▶ _Work required_
Your answer must be an exact copy of the records below, with every picture left out.

▶ _Information given_
┌──

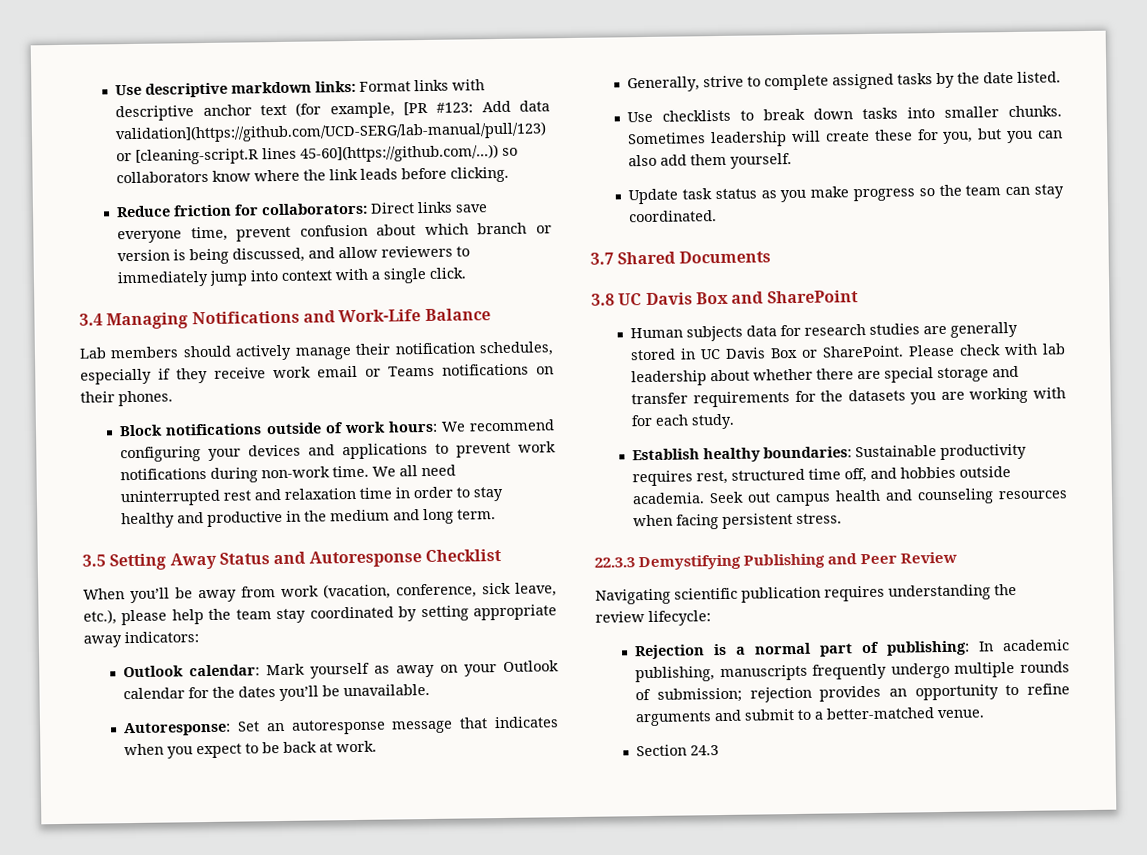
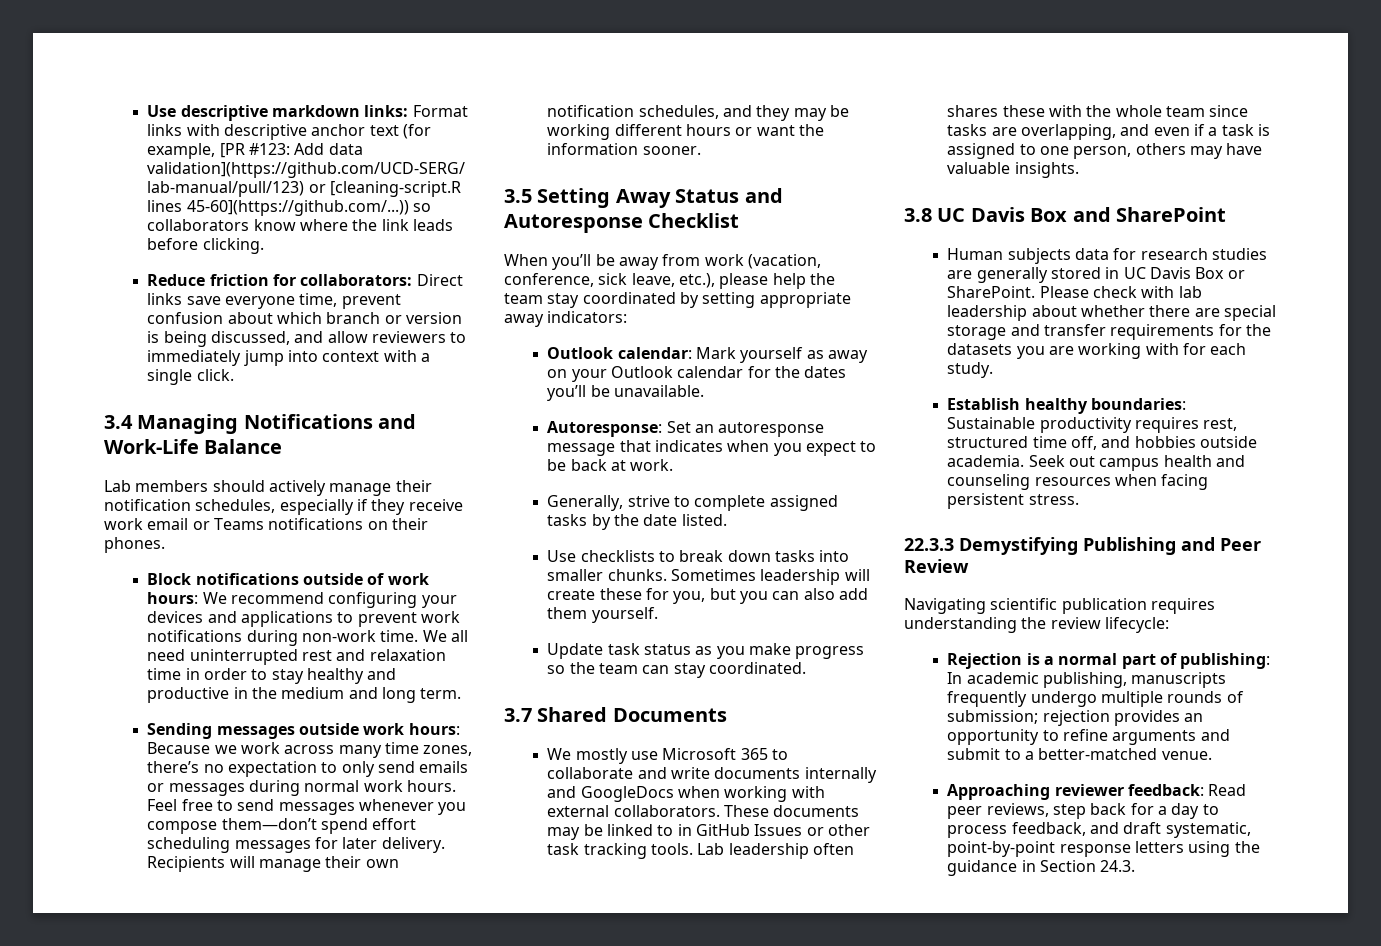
(497, 514) none -> [147,723,460,739] [147,742,473,758] [147,761,469,777] [147,780,457,796] [147,799,467,815] [147,818,417,834] [147,837,445,853] [147,856,399,872] [547,105,850,121] [547,124,825,140] [547,143,701,155] // Sending messages outside work hours: Because we work across many time zones, there’s no expectation to only send emails or messages during normal work hours. Feel free to send messages whenever you compose them—don’t spend effort scheduling messages for later delivery. Recipients will manage their own notification schedules, and they may be working different hours or want the information sooner.
(771, 257) none -> [547,748,789,764] [547,767,877,783] [547,786,825,802] [547,805,860,817] [547,824,871,840] [547,843,855,859] [947,105,1249,117] [947,124,1271,140] [947,143,1263,159] [947,162,1079,178] // We mostly use Microsoft 365 to collaborate and write documents internally and GoogleDocs when working with external collaborators. These documents may be linked to in GitHub Issues or other task tracking tools. Lab leadership often shares these with the whole team since tasks are overlapping, and even if a task is assigned to one person, others may have valuable insights.
[636,744,720,757] Section 24.3 -> [947,784,1247,800] [947,803,1219,819] [947,822,1251,838] [947,841,1260,857] [947,860,1136,876] Approaching reviewer feedback: Read peer reviews, step back for a day to process feedback, and draft systematic, point-by-point response letters using the guidance in Section 24.3.

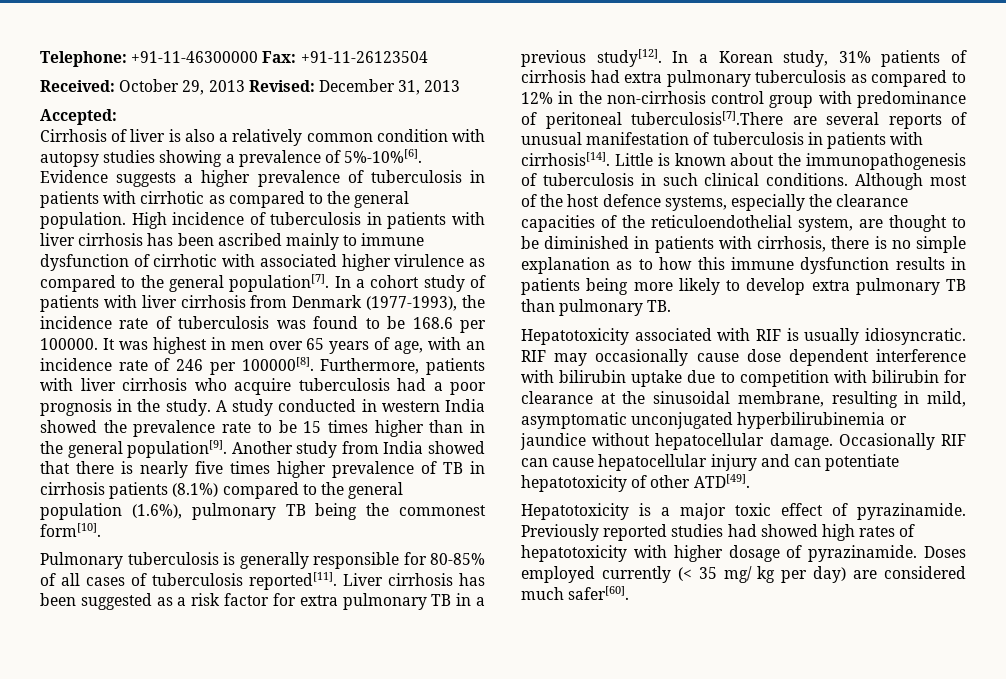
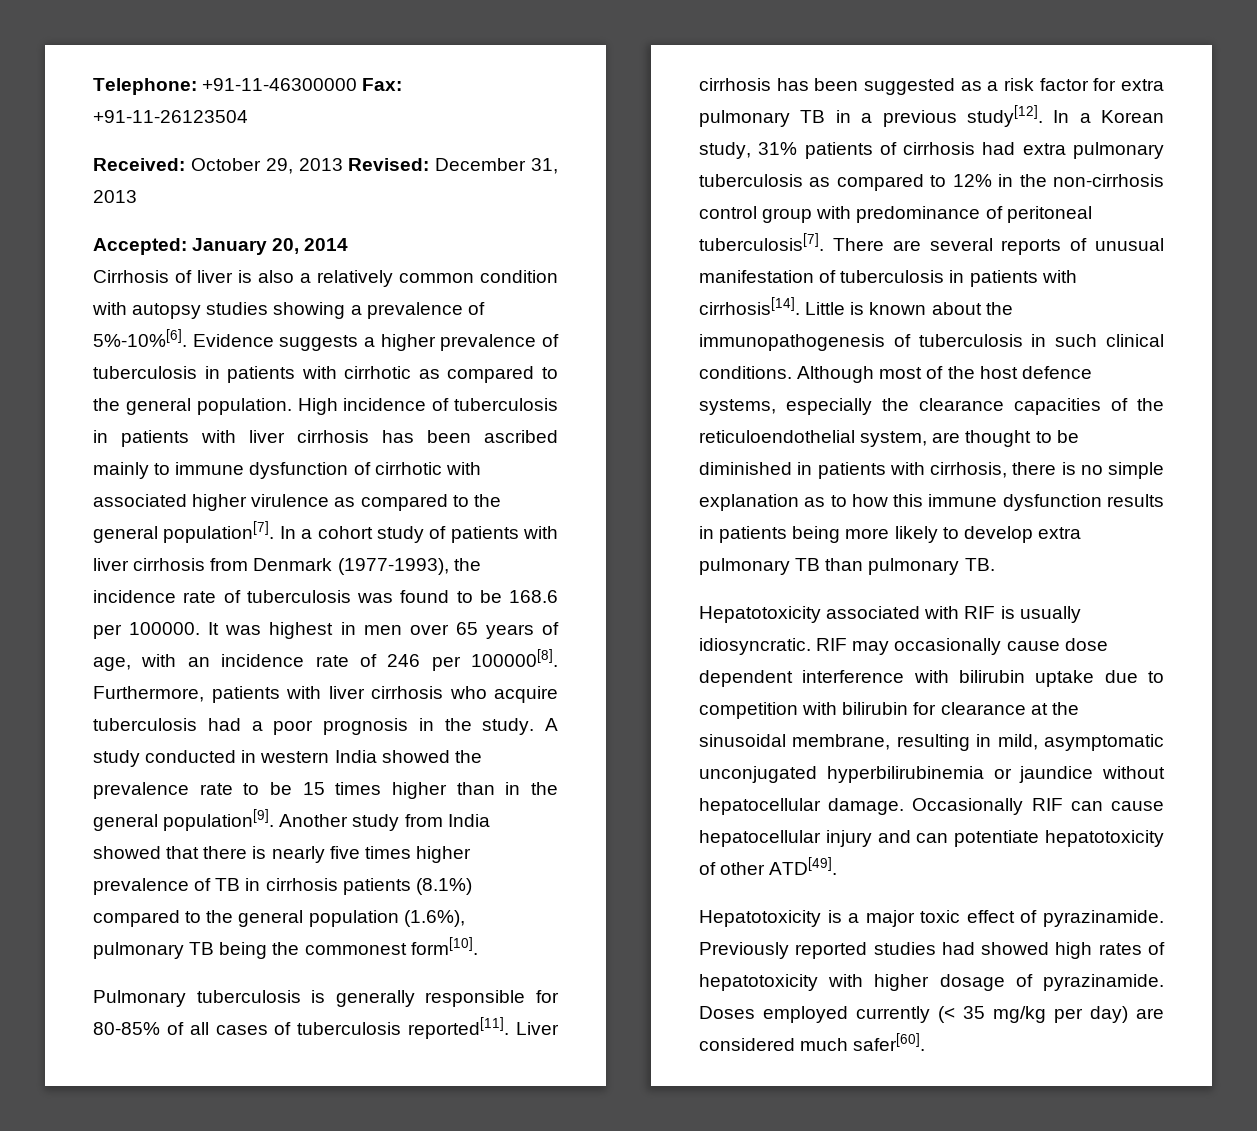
(117, 117) none -> [192,238,349,255] January 20, 2014
[631,111,783,125] tuberculosis[7].There -> [699,233,884,251] tuberculosis[7]. There
[723,566,776,583] mg/ kg -> [993,1006,1046,1023] mg/kg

└──

▶ _Solution below_
(497, 514) none -> [147,723,460,739] [147,742,473,758] [147,761,469,777] [147,780,457,796] [147,799,467,815] [147,818,417,834] [147,837,445,853] [147,856,399,872] [547,105,850,121] [547,124,825,140] [547,143,701,155] // Sending messages outside work hours: Because we work across many time zones, there’s no expectation to only send emails or messages during normal work hours. Feel free to send messages whenever you compose them—don’t spend effort scheduling messages for later delivery. Recipients will manage their own notification schedules, and they may be working different hours or want the information sooner.
(771, 257) none -> [547,748,789,764] [547,767,877,783] [547,786,825,802] [547,805,860,817] [547,824,871,840] [547,843,855,859] [947,105,1249,117] [947,124,1271,140] [947,143,1263,159] [947,162,1079,178] // We mostly use Microsoft 365 to collaborate and write documents internally and GoogleDocs when working with external collaborators. These documents may be linked to in GitHub Issues or other task tracking tools. Lab leadership often shares these with the whole team since tasks are overlapping, and even if a task is assigned to one person, others may have valuable insights.
[636,744,720,757] Section 24.3 -> [947,784,1247,800] [947,803,1219,819] [947,822,1251,838] [947,841,1260,857] [947,860,1136,876] Approaching reviewer feedback: Read peer reviews, step back for a day to process feedback, and draft systematic, point-by-point response letters using the guidance in Section 24.3.

(117, 117) none -> [192,238,349,255] January 20, 2014
[631,111,783,125] tuberculosis[7].There -> [699,233,884,251] tuberculosis[7]. There
[723,566,776,583] mg/ kg -> [993,1006,1046,1023] mg/kg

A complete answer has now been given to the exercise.